Menurut laporan yang diterima pada Minggu malam pukul 20.36 WIT, tim gabungan TNI-Polri, Basarnas, dan BPBD telah tiba di Kampung Jim setelah menempuh perjalanan darat selama tujuh jam dari Koramil 1812-01/Minyambouw. Namun, karena kondisi malam hari dan cuaca yang masih diguyur hujan, pencarian baru dilakukan pada Senin (19/5) pagi.
“Sebanyak 55 personel gabungan mulai hari ini melakukan penyisiran di lokasi terdampak yang berjarak sekitar dua kilometer dari Kampung Jim. Tim juga melakukan pemetaan area dengan menggunakan drone untuk mengidentifikasi titik-titik banjir,” jelas Danrem.

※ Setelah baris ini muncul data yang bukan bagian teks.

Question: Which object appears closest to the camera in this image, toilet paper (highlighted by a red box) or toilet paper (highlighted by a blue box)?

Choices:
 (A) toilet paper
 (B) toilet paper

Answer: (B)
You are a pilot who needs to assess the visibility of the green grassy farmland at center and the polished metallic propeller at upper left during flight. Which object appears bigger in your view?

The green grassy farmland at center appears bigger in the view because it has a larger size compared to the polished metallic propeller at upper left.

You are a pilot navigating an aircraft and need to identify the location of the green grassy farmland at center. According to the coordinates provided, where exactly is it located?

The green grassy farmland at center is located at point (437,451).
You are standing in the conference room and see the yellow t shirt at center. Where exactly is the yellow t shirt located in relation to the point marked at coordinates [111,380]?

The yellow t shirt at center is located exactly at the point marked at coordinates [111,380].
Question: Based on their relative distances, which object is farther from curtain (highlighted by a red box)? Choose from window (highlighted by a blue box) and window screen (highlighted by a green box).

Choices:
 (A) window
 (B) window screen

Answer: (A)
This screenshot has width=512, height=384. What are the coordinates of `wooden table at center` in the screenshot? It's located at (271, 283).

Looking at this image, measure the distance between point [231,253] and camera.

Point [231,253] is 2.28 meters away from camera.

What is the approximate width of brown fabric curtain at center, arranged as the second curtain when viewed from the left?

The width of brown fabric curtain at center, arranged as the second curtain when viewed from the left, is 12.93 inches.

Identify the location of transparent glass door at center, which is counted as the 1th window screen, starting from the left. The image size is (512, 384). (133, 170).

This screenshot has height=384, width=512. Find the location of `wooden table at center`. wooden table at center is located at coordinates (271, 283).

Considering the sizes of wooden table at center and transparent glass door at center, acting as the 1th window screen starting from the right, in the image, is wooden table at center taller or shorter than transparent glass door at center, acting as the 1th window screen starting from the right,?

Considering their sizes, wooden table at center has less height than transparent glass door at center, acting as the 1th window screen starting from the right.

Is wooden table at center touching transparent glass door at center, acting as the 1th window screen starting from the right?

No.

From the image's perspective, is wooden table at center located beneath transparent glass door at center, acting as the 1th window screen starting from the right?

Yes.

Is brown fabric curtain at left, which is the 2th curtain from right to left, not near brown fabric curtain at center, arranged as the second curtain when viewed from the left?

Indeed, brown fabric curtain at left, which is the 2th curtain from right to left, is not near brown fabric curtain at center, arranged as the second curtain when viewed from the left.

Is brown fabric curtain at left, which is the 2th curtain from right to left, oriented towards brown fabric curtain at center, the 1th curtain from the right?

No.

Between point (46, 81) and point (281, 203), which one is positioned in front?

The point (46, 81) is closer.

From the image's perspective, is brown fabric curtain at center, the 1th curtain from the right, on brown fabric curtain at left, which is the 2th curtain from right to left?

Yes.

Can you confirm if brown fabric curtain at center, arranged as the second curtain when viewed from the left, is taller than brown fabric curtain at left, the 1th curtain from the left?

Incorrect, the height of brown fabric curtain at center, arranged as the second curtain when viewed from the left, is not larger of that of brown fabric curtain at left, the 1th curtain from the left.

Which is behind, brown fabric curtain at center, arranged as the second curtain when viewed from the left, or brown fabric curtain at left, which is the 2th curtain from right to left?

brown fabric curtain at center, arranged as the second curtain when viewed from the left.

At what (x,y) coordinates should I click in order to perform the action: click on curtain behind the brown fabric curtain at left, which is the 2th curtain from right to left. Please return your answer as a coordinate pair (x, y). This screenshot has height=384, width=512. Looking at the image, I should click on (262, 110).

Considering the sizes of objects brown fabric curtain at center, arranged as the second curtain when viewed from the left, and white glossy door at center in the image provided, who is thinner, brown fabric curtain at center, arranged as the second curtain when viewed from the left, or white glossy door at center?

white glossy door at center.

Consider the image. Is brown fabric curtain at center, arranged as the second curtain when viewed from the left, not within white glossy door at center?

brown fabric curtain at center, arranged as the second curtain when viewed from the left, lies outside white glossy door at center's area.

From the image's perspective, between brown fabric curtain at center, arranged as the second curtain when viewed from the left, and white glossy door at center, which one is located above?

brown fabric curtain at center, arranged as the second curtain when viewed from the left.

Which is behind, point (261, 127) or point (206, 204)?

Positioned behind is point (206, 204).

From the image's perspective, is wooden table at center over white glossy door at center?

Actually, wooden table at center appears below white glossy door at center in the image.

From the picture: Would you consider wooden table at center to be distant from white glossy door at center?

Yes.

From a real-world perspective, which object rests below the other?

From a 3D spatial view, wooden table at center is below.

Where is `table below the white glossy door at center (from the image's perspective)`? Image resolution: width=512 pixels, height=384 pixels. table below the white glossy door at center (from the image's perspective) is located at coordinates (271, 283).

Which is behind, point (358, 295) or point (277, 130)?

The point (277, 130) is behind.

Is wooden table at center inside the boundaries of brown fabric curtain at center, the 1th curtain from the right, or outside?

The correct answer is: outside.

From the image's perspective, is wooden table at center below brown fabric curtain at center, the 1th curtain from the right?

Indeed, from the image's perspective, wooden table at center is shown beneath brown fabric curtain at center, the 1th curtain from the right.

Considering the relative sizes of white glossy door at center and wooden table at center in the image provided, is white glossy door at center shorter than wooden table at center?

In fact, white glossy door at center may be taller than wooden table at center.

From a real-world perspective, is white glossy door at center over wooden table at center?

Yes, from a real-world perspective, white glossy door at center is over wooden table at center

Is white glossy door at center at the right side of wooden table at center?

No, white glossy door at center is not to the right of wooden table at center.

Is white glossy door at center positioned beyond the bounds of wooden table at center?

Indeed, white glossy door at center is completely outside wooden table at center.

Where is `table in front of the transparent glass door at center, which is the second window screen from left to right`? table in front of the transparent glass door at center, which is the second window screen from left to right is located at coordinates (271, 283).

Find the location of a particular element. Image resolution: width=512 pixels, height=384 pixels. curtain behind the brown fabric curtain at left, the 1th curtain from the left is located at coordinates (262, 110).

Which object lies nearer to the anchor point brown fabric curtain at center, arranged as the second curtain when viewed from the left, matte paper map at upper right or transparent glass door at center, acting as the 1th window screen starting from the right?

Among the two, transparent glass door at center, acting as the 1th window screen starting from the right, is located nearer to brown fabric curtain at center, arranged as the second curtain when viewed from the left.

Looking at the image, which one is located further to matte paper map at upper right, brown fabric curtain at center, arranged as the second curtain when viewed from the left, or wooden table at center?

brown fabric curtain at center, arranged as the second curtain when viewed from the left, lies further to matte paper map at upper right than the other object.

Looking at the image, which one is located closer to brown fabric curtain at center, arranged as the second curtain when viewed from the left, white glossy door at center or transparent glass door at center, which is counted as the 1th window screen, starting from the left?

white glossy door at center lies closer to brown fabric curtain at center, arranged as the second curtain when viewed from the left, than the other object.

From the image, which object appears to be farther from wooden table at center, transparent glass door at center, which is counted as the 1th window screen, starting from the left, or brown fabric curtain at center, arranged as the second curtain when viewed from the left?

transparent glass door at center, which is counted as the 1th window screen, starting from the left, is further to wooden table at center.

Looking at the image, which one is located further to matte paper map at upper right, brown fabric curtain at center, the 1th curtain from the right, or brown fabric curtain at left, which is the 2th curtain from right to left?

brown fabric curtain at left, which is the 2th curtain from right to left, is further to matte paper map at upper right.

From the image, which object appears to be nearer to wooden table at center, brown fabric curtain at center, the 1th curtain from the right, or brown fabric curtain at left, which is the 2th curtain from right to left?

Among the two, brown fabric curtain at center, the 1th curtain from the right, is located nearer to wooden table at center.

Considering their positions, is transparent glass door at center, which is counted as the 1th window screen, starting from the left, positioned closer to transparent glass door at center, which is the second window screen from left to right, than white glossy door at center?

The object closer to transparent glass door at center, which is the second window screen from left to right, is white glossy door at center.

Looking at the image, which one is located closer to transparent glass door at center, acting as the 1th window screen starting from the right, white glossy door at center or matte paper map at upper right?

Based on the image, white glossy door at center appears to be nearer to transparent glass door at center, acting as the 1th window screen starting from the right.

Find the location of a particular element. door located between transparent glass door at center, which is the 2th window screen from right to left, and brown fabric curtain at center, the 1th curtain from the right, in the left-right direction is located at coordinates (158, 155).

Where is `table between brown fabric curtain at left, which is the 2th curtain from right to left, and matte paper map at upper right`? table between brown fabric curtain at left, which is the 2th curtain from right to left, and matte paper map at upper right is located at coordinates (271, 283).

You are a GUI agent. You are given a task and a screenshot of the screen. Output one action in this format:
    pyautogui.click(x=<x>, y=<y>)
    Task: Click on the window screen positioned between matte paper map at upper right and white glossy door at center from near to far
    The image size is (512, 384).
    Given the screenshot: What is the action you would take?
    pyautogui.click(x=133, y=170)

Kolonel Irwan pun mengajak seluruh masyarakat untuk mendoakan para korban agar segera ditemukan dalam kondisi selamat serta mendoakan keselamatan seluruh tim penyelamat di lapangan.
Sementara itu, karena keterbatasan jaringan komunikasi di lokasi, Dandim 1812/Pegaf akan siaga di pos komando taktis (Kotis) di Koramil 1812-01/Minyambouw serta di Kampung Jim guna mempermudah koordinasi dan pengendalian operasi pencarian bersama para pemangku kepentingan lainnya.